* _Aim of the exercise_
Show each line of the data below in which "available" occurs.

* _Exercise inputs_
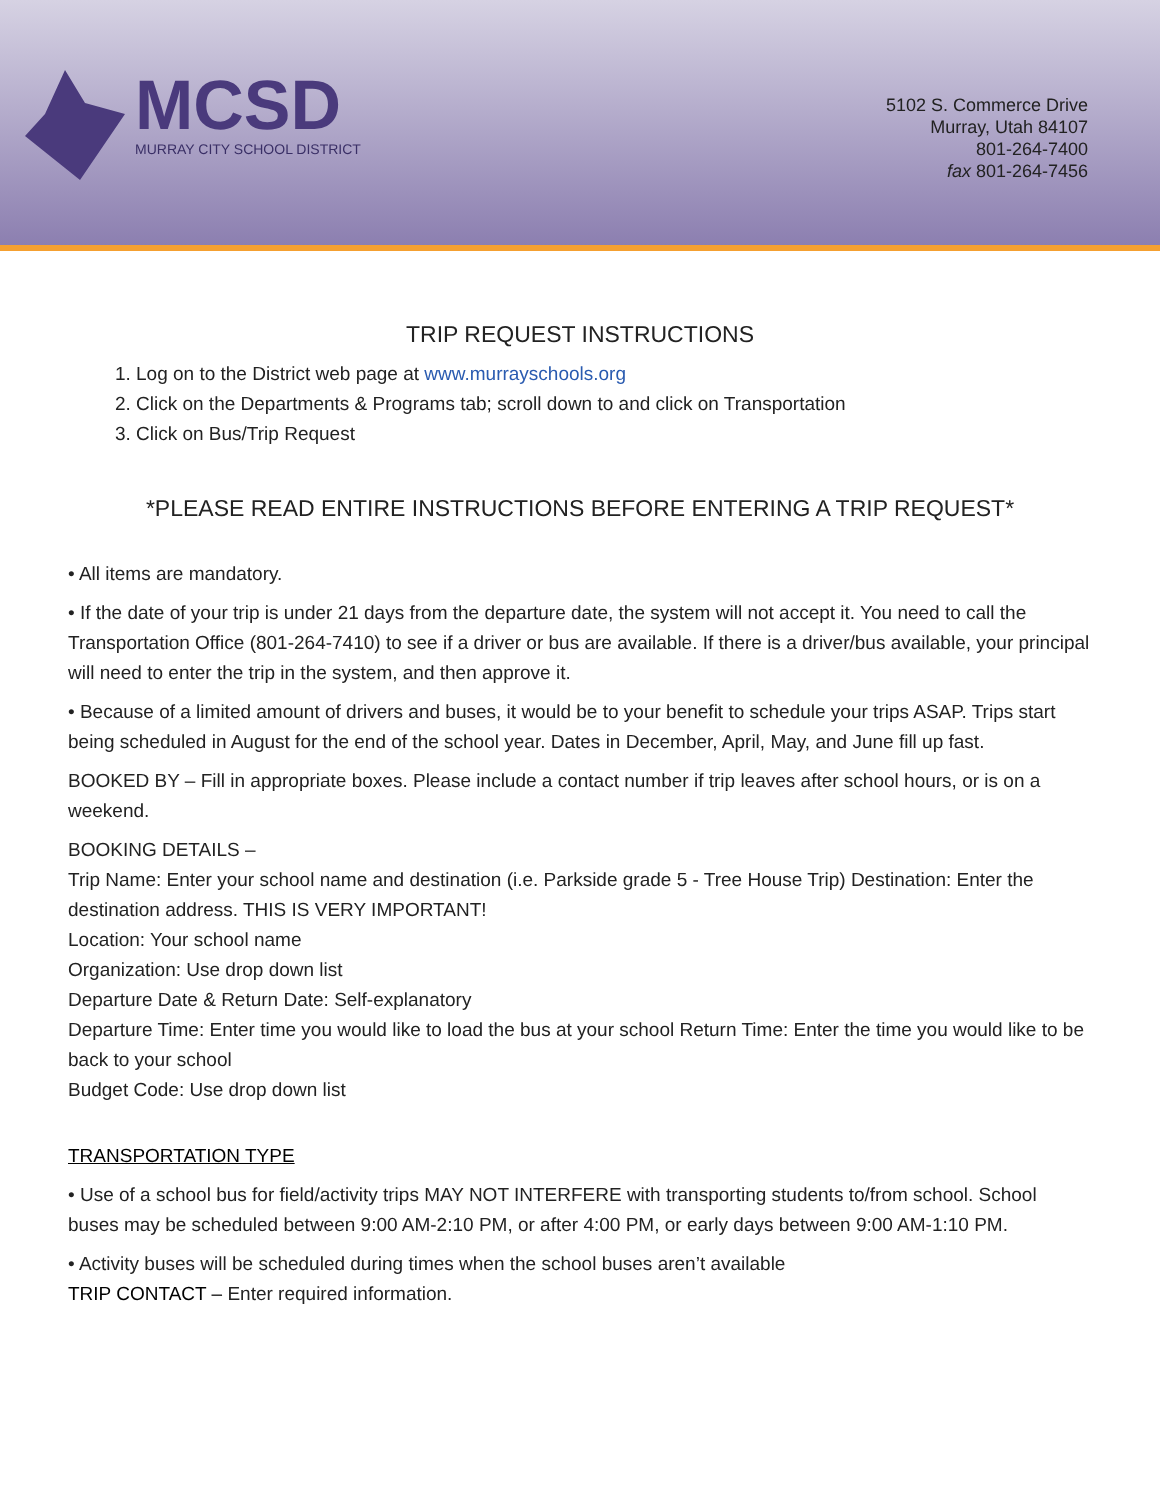MCSD
MURRAY CITY SCHOOL DISTRICT
5102 S. Commerce Drive
Murray, Utah 84107
801-264-7400
fax 801-264-7456
TRIP REQUEST INSTRUCTIONS
1. Log on to the District web page at www.murrayschools.org
2. Click on the Departments & Programs tab; scroll down to and click on Transportation
3. Click on Bus/Trip Request
*PLEASE READ ENTIRE INSTRUCTIONS BEFORE ENTERING A TRIP REQUEST*
• All items are mandatory.
• If the date of your trip is under 21 days from the departure date, the system will not accept it. You need to call the Transportation Office (801-264-7410) to see if a driver or bus are available. If there is a driver/bus available, your principal will need to enter the trip in the system, and then approve it.
• Because of a limited amount of drivers and buses, it would be to your benefit to schedule your trips ASAP. Trips start being scheduled in August for the end of the school year. Dates in December, April, May, and June fill up fast.
BOOKED BY – Fill in appropriate boxes. Please include a contact number if trip leaves after school hours, or is on a weekend.
BOOKING DETAILS –
Trip Name: Enter your school name and destination (i.e. Parkside grade 5 - Tree House Trip) Destination: Enter the destination address. THIS IS VERY IMPORTANT!
Location: Your school name
Organization: Use drop down list
Departure Date & Return Date: Self-explanatory
Departure Time: Enter time you would like to load the bus at your school Return Time: Enter the time you would like to be back to your school
Budget Code: Use drop down list
TRANSPORTATION TYPE
• Use of a school bus for field/activity trips MAY NOT INTERFERE with transporting students to/from school. School buses may be scheduled between 9:00 AM-2:10 PM, or after 4:00 PM, or early days between 9:00 AM-1:10 PM.
• Activity buses will be scheduled during times when the school buses aren’t available
TRIP CONTACT – Enter required information.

* _Reply to the exercise_
• If the date of your trip is under 21 days from the departure date, the system will not accept it. You need to call the Transportation Office (801-264-7410) to see if a driver or bus are available. If there is a driver/bus available, your principal will need to enter the trip in the system, and then approve it.
• Activity buses will be scheduled during times when the school buses aren’t available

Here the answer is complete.